Upcoming racing game Clutch from Maverick Games. (Image credit: Maverick Games)

Remember the good old days when you could afford rent catch a ball game with your mates on the cheap? Or, for a gaming analogy, the halcyon years when you, a casual player, could pick up one of 10 mainstream racers on the market and hop on the couch to lay down some laps on a $10 MadCatz controller you found in the bargain bin at GameCrazy?

As motorsport grows more popular, sim racing becomes a cheaper way own a racecar—rather than a more expensive way to play a videogame.

But the expensive simulation hobby has quickly exploded from a niche one for the sweatiest among us to a cool yuppie nightclub activity in cities from Las Vegas to Madrid. Now, the world’s largest sim racing trade fair has landed on US shores for the first time, as I covered in the article linked above. I had a theory about why that is.

I talked to Mark Puc—representative of the “OG of sim racing” (his words, but it’s true) company Fanatec at SimRacing Expo 2026—about his industry insights. As did everyone at the Expo I interviewed, Puc chalked up the growth in part to Netflix’s Formula 1 documentary Drive to Survive. And as motorsport grows more popular, sim racing becomes a cheaper way own a racecar—rather than a more expensive way to play a videogame.

Puc noted, “the correlation between sim racing and real racing is very analog, so one supports the other. And right now, there’s a lot of people starting sim racing that are going to end up racing real cars”.

Attendees at the 2026 SimRacing Expo.

Attendees at the 2026 SimRacing Expo. (Image credit: SimRacing Expo)

Puc also highlighted Jimmy Broadbent and my own personal favorite sim racing YouTuber Steve Alvarez Brown, alias Super GT—both of whom are sponsored by Fanatec and both of whom went from sim racing on at-home rigs to professional motorsports. Broadbent, who has over 1 million YouTube subscribers, started off vlogging from a shed and now races in the Nürburgring Langstrecken-Serie sponsored by the motorsports suspension component manufacturer Bilstein. Alvarez Brown, also a driver for Bilstein, now drives GT4 race cars on the ‘Ring.

For many, games are a pipeline to future passions. As a child, I spent interminable hours in historical strategy games like Age of Empires, and I now have three degrees in imperial and international history. However, while arcade driving games like Need for Speed, Burnout, and the inimitable Rush 2: Extreme Racing USA prepped me for car enthusiasm as an adult, they did not land me in actual motorsports.

Burnout Paradise

The 2018 remaster of Burnout Paradise. (Image credit: Electronic Arts)
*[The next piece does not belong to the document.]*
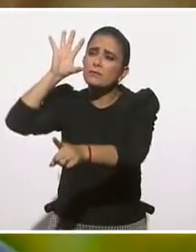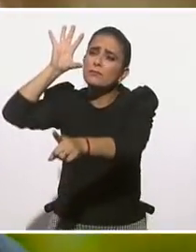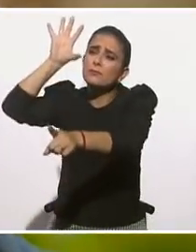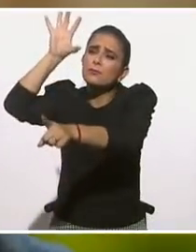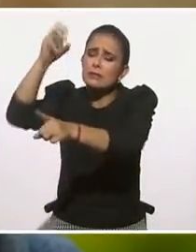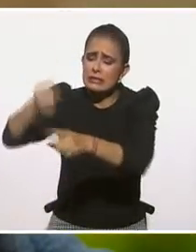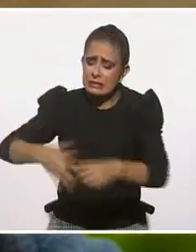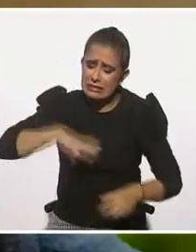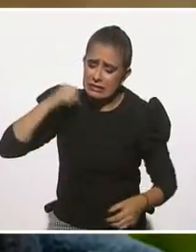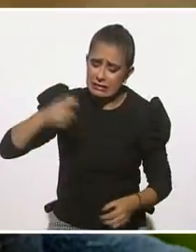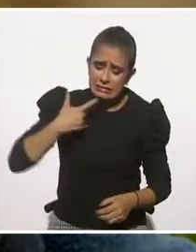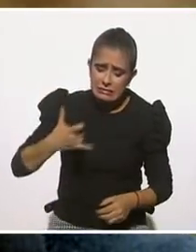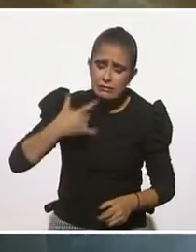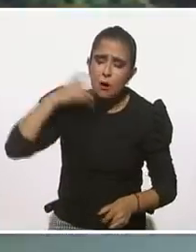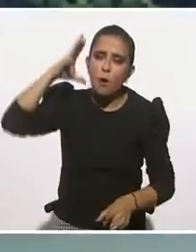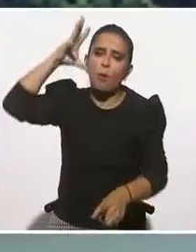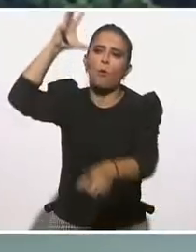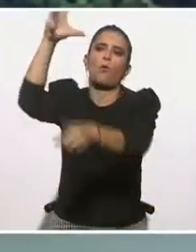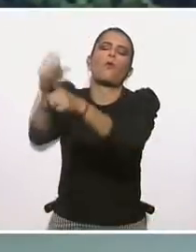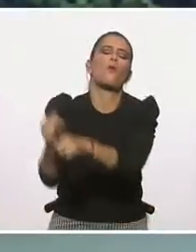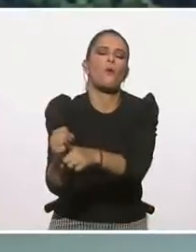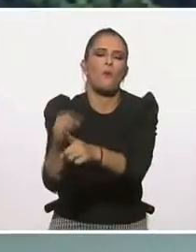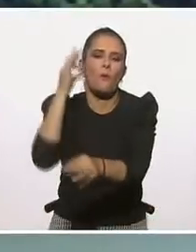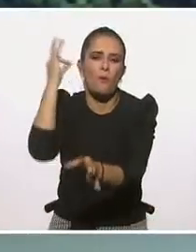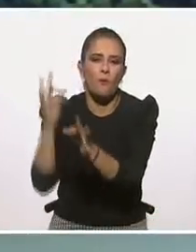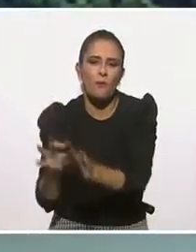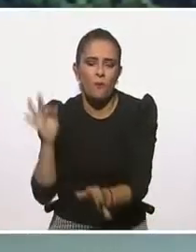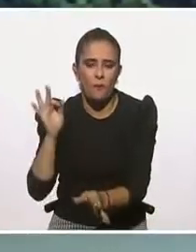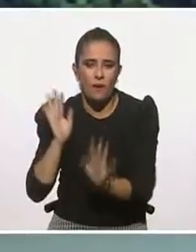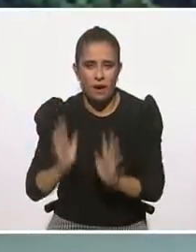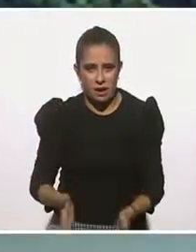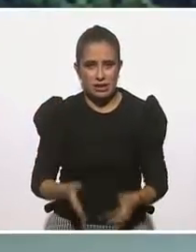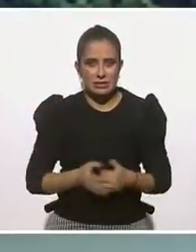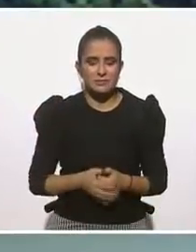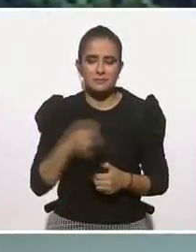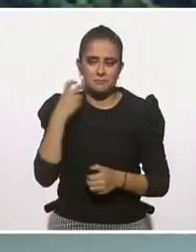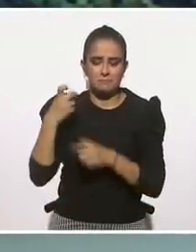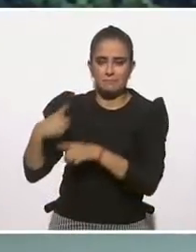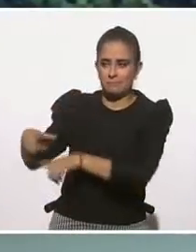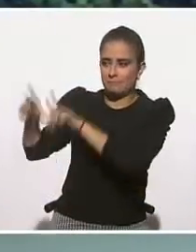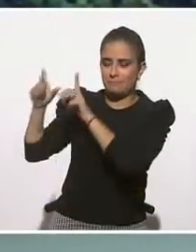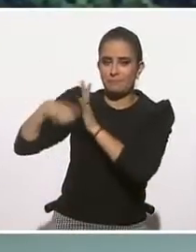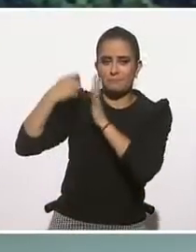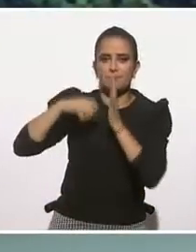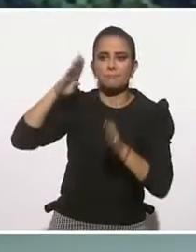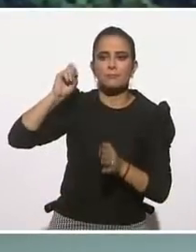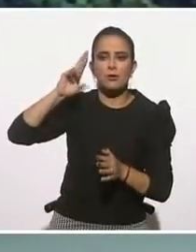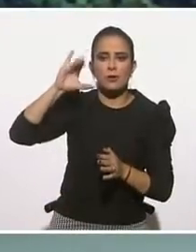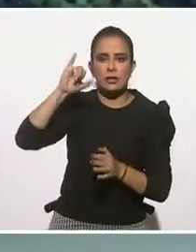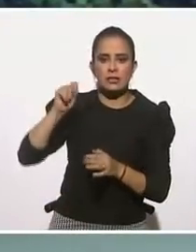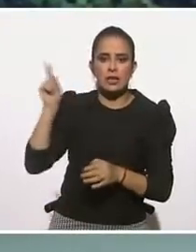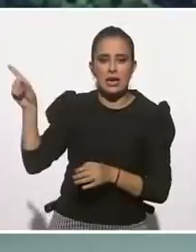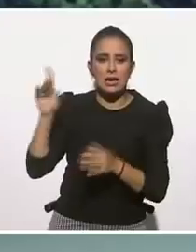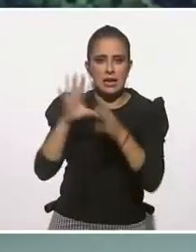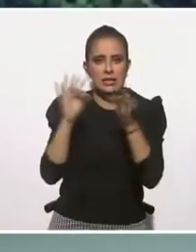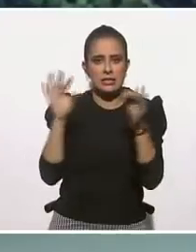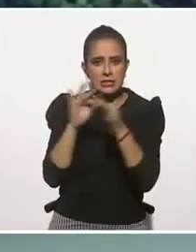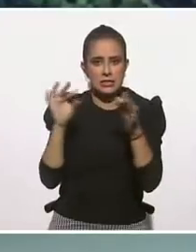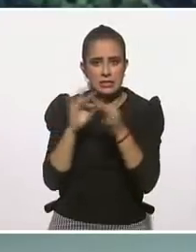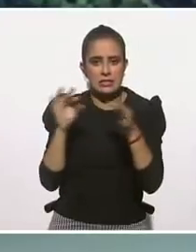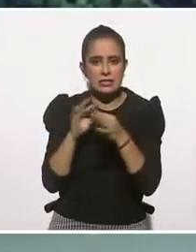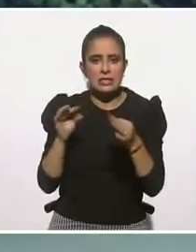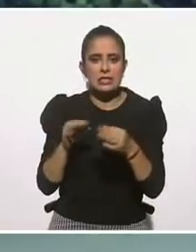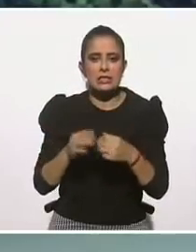hacia adelante. Muy bien, pues tuvimos aquí una cápsula sobre Boris Cyril Nik, que nos dice sobre la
Maybe that’s okay. Maybe old-fashioned car games are dying not because of the sim industry, but because real-world car enthusiasm is in free-fall. Maybe sim racers are not less accessible videogames but rather more accessible motorsports, in a world where professional racing has somehow taken off among young people even while their driver’s license possession has cratered and, as mentioned above, the rest of car culture is struggling. Maybe a $1,000 sim rig isn’t displacing a $10 Play Station controller, but rather a substitute for a $10,000 track-modified Mazda Miata or a $15 million Formula 1 car.
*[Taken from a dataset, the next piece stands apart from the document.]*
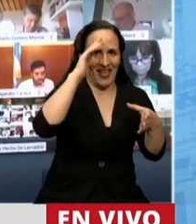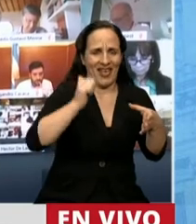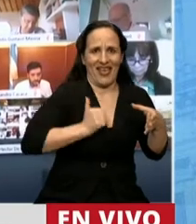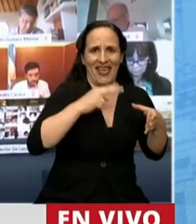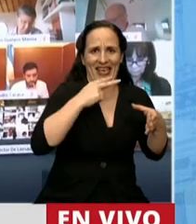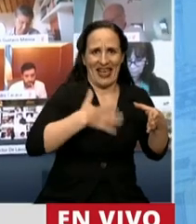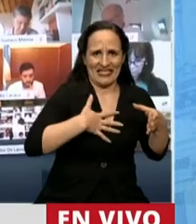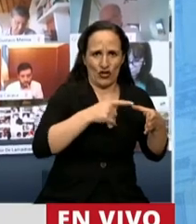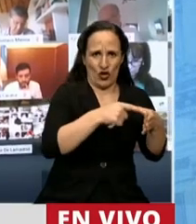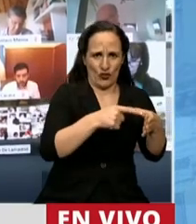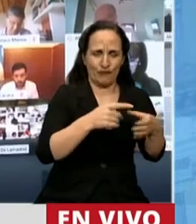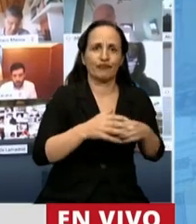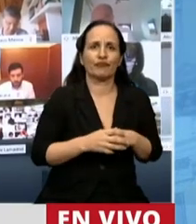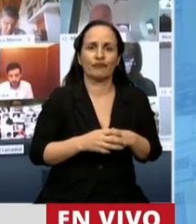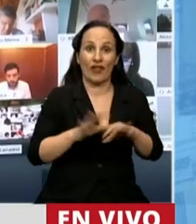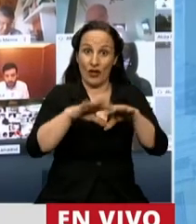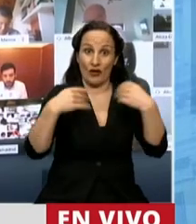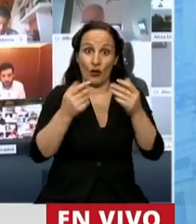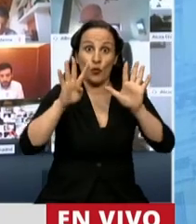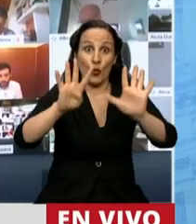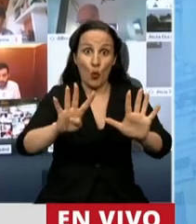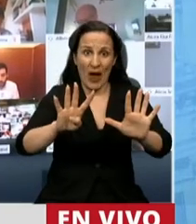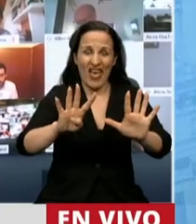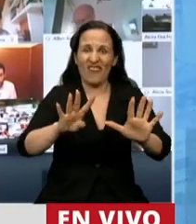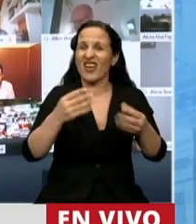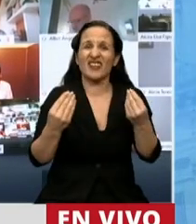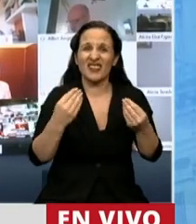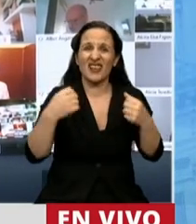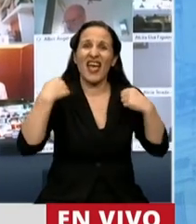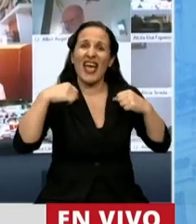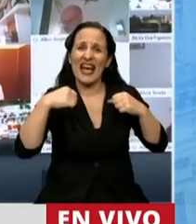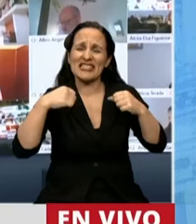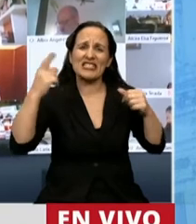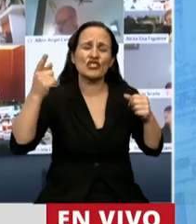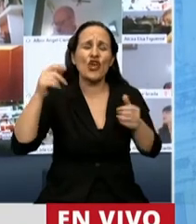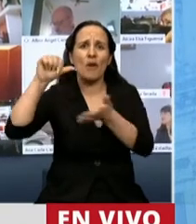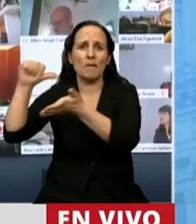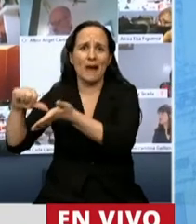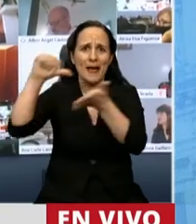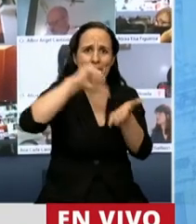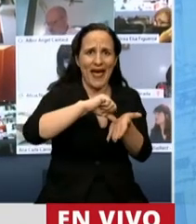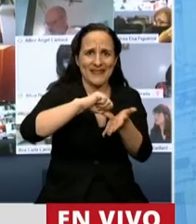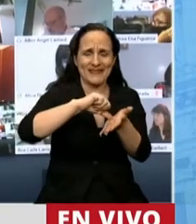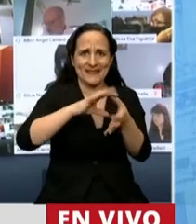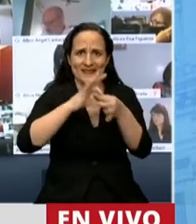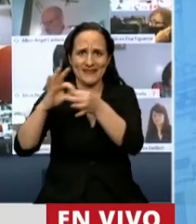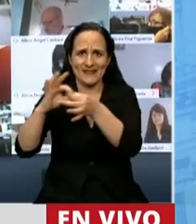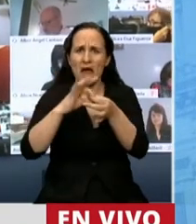Argentino. Nueve de esos ejercicios son ejercicios bilaterales realizados con los países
It could be a good thing that enthusiast car culture is slowly dying. But meanwhile, motorsport thrives. I, for one, can always go back to 20-year-old Gran Turismo games and simply accept that sim racing isn’t for me. But maybe one day on a lark, I’ll download Assetto Corsa, plug in my Thrustmaster T150 RS, and be grateful that the virtual world has kept alive my dream of cruising the Tokyo Expressway in a Dodge Durango SRT Hellcat.